To whom does the refusal clause apply? Individuals and hospitals.
What does the refusal clause allow? No person or hospital may be required to participate in an abortion. In addition, no person or hospital may be liable for refusing to participate in an abortion.
Does the law require the refusing individual or entity to notify the persons affected? No.
Are there circumstances under which a refusal clause may not be exercised? No.
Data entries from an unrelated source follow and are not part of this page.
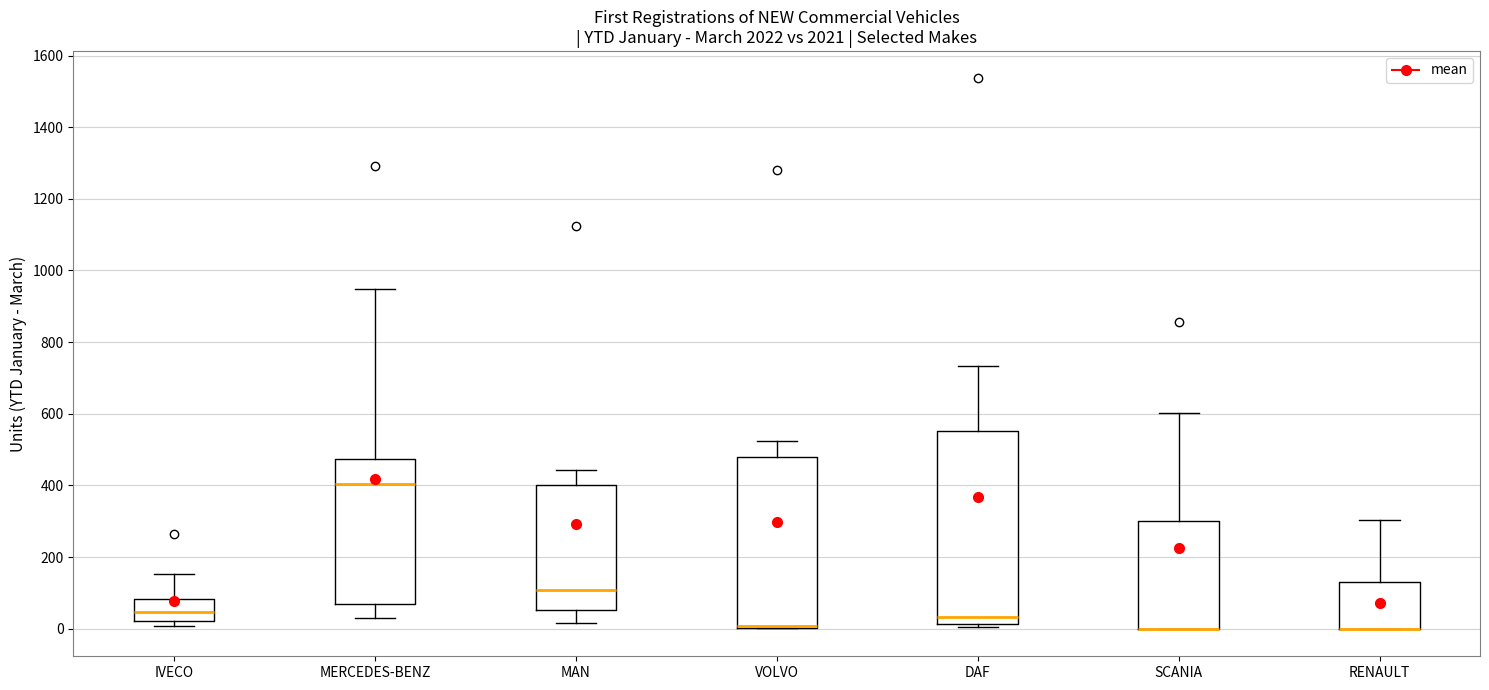

Where is the upper edge of the box for IVECO on the y-axis? The values are not printed on the chart, so give them approximately, as read against the axis.

80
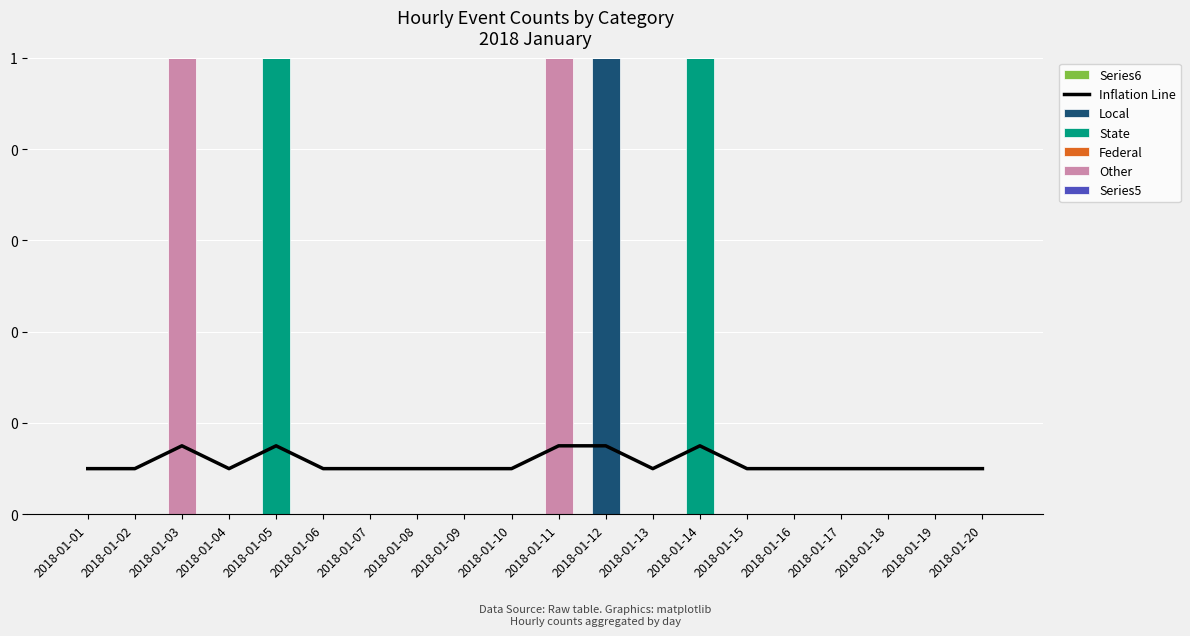

How many data points does each series have?

20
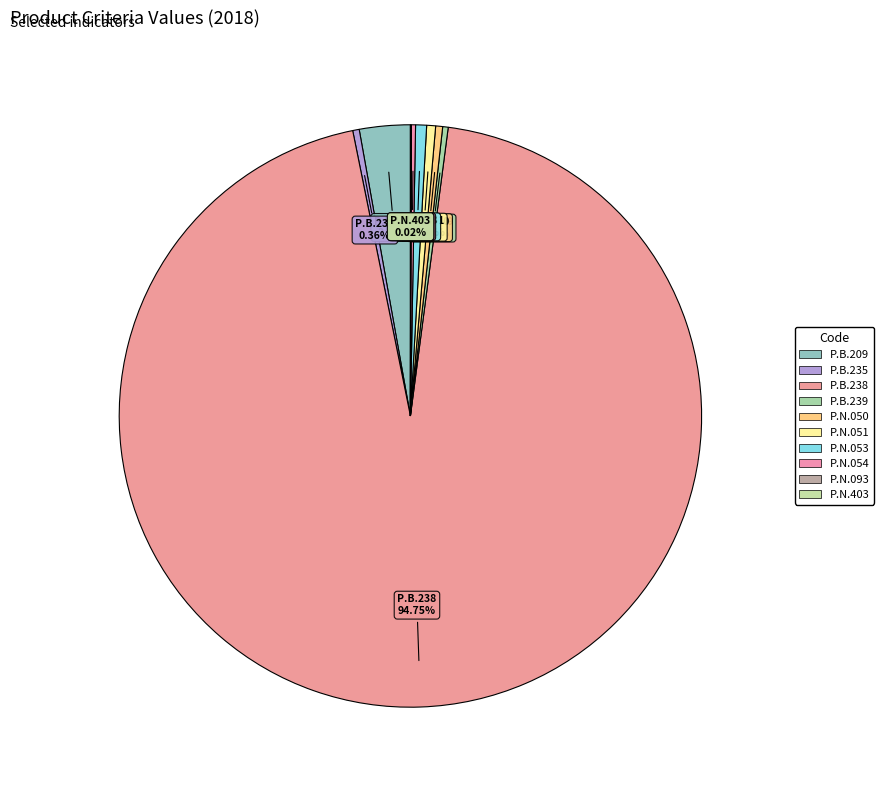

How much of the chart is everything except P.B.209?

97.2%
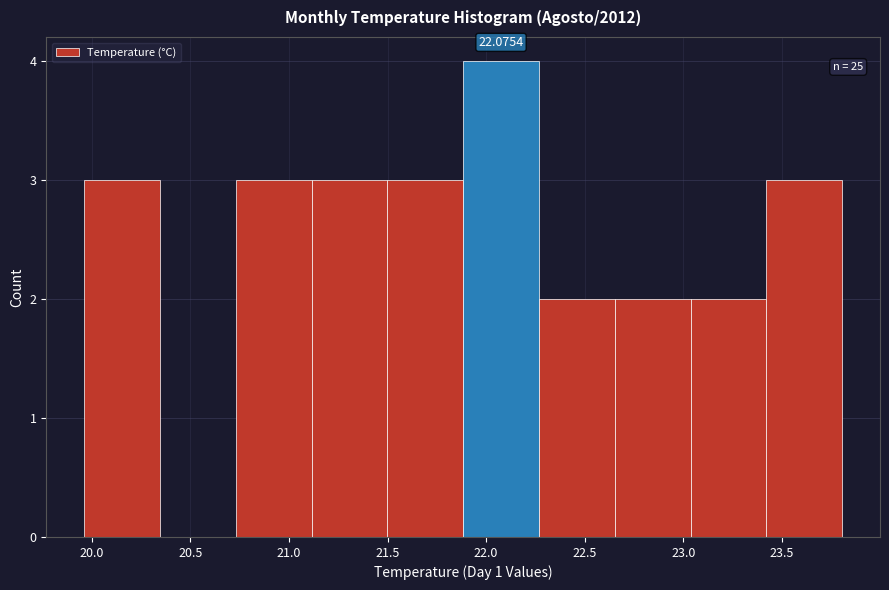

Over which range of the x-axis is the bar tallest?

21.90 to 22.25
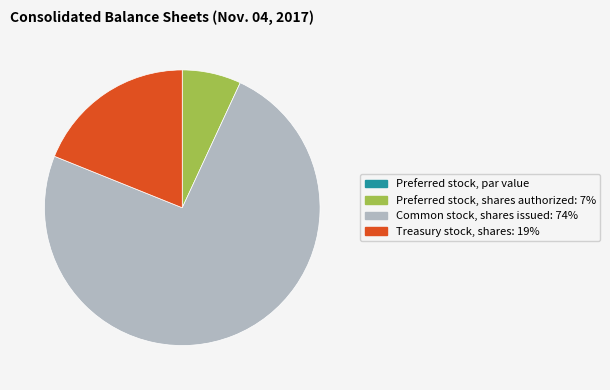

The Preferred stock, shares authorized slice represents 7% of the pie. True or false?

True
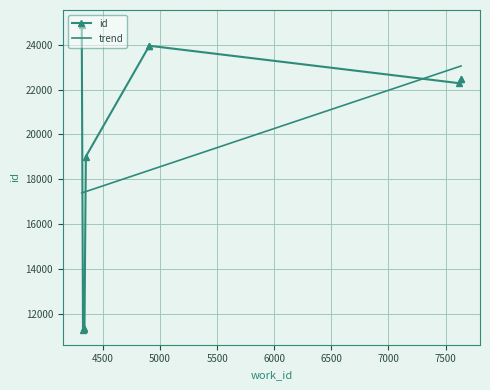

Approximately how many times larger is the value at 4339 compared to 4315?

0.5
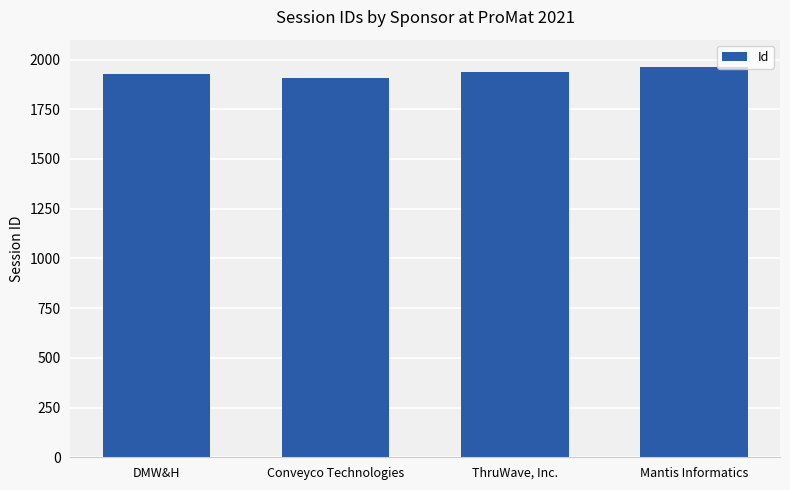

List the labels in order of value, smallest first.

Conveyco Technologies, DMW&H, ThruWave, Inc., Mantis Informatics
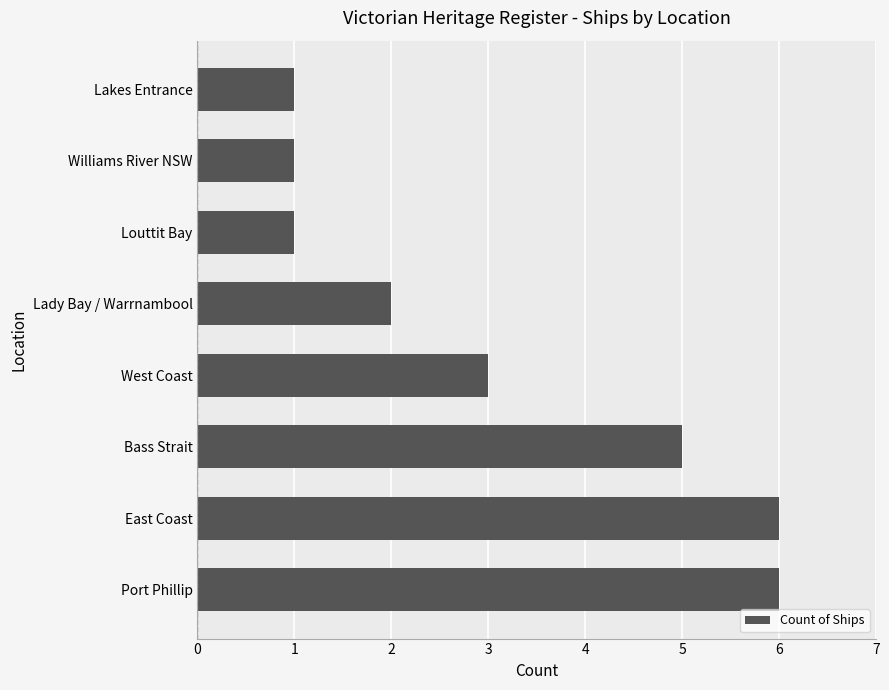

How many data points are less than 3?

4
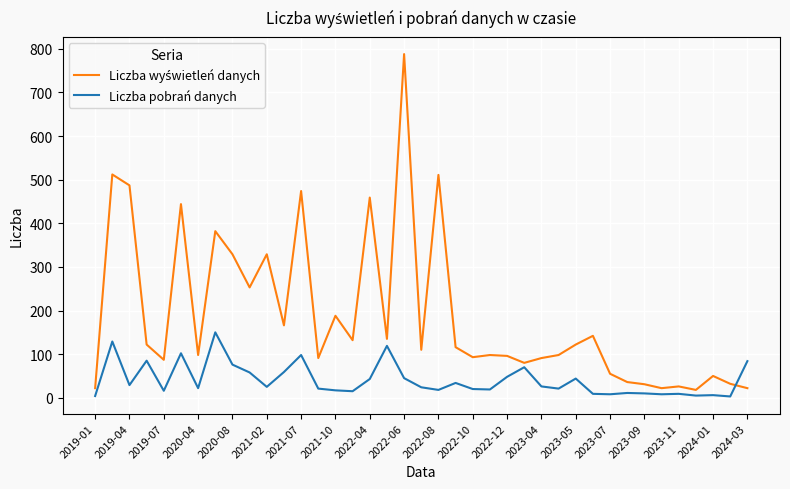

What is the maximum value for Liczba pobrań danych?

150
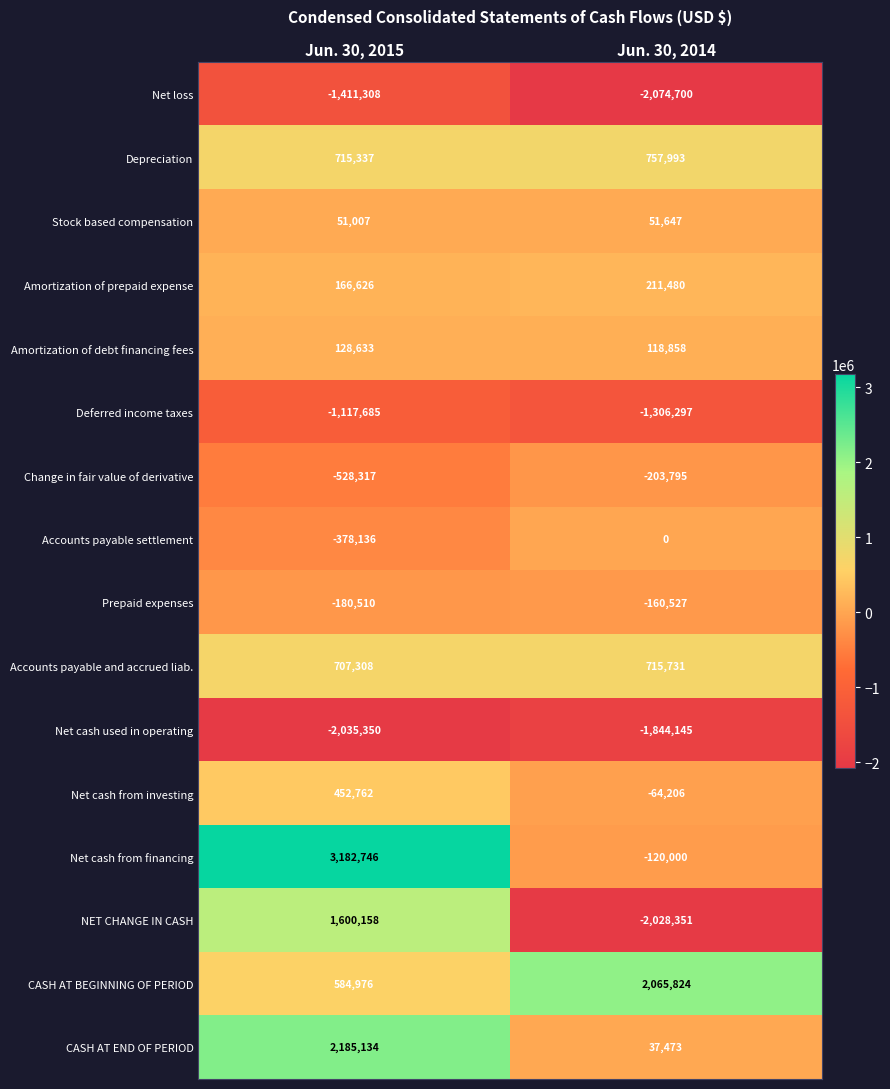

What is the difference between the Depreciation values at Jun. 30, 2014 and Jun. 30, 2015?

42656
Does the law require the refusing individual or entity to provide medically and factually accurate information or provide a referral for abortion services? No.
Does the law provide a mechanism for women to otherwise obtain specific reproductive-health services, information, or referrals if an individual and/or entity exercises a refusal clause? No.
Has a court considered the constitutionality of this refusal clause? Yes. The Alaska Supreme Court has ruled that this refusal clause is unconstitutional under the state constitution to the extent that it applies to "quasi-public" institutions and has issued a permanent injunction prohibiting enforcement of a "quasi-public" hospital's policy barring abortion services. Valley Hosp. Ass'n v. Mat-Su Coalition for Choice, 948 P.2d 963 (Alaska 1997). In addition, the Alaska attorney general has issued two opinions stating that under the state constitution, non-sectarian hospitals built or operated with public funds may not refuse to offer abortion services. Alaska Op. Att'y Gen. No. 15 (Mar. 31, 1978); Alaska Op. Att'y Gen. No. 8 (Feb. 10, 1978).
Alaska Stat. § 18.16.010 (Enacted 1970; Renumbered 1978; Reorganized 1986; Last Amended 2010).